Der Op-Room wurde tatsächlich nie gebraucht und Cyberstride erwies sich auch als wenig nützlich. Jahrzehnte später sagte der verantwortliche Direktor, Fernando Flores, dass dieser Ansatz völlig realitätsfremd gewesen sei. Gerade in der Wirtschaftskrise sei die Idee der Selbstregulation falsch gewesen, sie brauchte direkte Interventionen und keine indirekte Steuerung durch abstrakte Zielvorgaben.

Seinen größten Nutzen hatte Cybersyn während eines Generalstreiks. Die Vernetzung über die Telex Maschinen ermöglichte es, trotz der Streikblockaden Konvois zu allen wichtigen Unternehmen zu bringen. Den Op-Room benutzte auch zu dieser Zeit niemand. Alles wurde mit Stift und Papier aufgeschrieben und ohne den Umweg über den Computer koordiniert.

Wie die Kybernetik versagte

Die Idee von einem kybernetischen Netzwerk, das wie ein biologisches Nervensystem die Planwirtschaft eines Staates steuert, konnte nie in die Praxis umgesetzt werden. Die Kybernetik selbst war dazu schon deswegen nicht in der Lage, weil jeder unter dem Begriff etwas anderes verstand. Es gab nie eine Disziplin der Kybernetik in der definiert gewesen wäre, womit sie sich beschäftigt und womit nicht. Die Kybernetik der 50er und 60er Jahre wurde damit zum Vorläufer einer ganzen Reihe von Feldern, die sich mit Informationsverarbeitung beschäftigen. Sie wurde aber nie zu der Wissenschaft über die Steuerung von Systemen, die sie dem Namen nach hätte sein sollen.
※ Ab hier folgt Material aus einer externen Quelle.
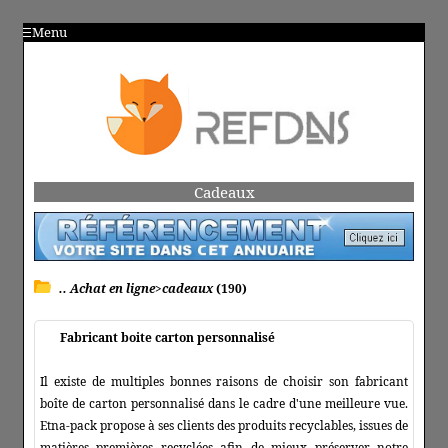
Menu
Cadeaux
.. Achat en ligne>cadeaux
(190)
Fabricant boite carton personnalisé
Il existe de multiples bonnes raisons de choisir son fabricant
boîte de carton personnalisé dans le cadre d'une meilleure vue.
Etna-pack propose à ses clients des produits recyclables, issues de
matières premières recyclées afin de mieux préserver notre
Jahrzehnte später führte Flores dieses Versagen hauptsächlich auf ein fehlendes Verständnis von Sprache und ihrer Funktion zurück. Sie besteht nicht nur in der Übermittlung von Informationen, sondern auch in der Koordination menschlichen Handelns, wie gegenseitige Zusicherungen, die den Entschluss sicherstellen, etwas tatsächlich durchzuführen. Ein Aspekt, der in einer staatlichen Wirtschaft enorm wichtig ist - in Cybersyn allerdings kam Sprache und zwischenmenschliche Kommunikation praktisch kaum vor.

Das endgültige Ende von Cybersyn kam 1973. Ein von der CIA organisierter Militärcoup brachte den Diktator Pinochet an die Macht, der im Sinne der USA herrschte und seine Macht über die nächsten 17 Jahre mit militärischer Gewalt, politischen Morden, Folter und Entführungen sicherte. Flores verbrachte drei Jahre im Gefängnis, wanderte schließlich in die USA aus und studierte Philosophie. Später kehrte er nach Chile zurück und übernahm auch wieder politische Ämter.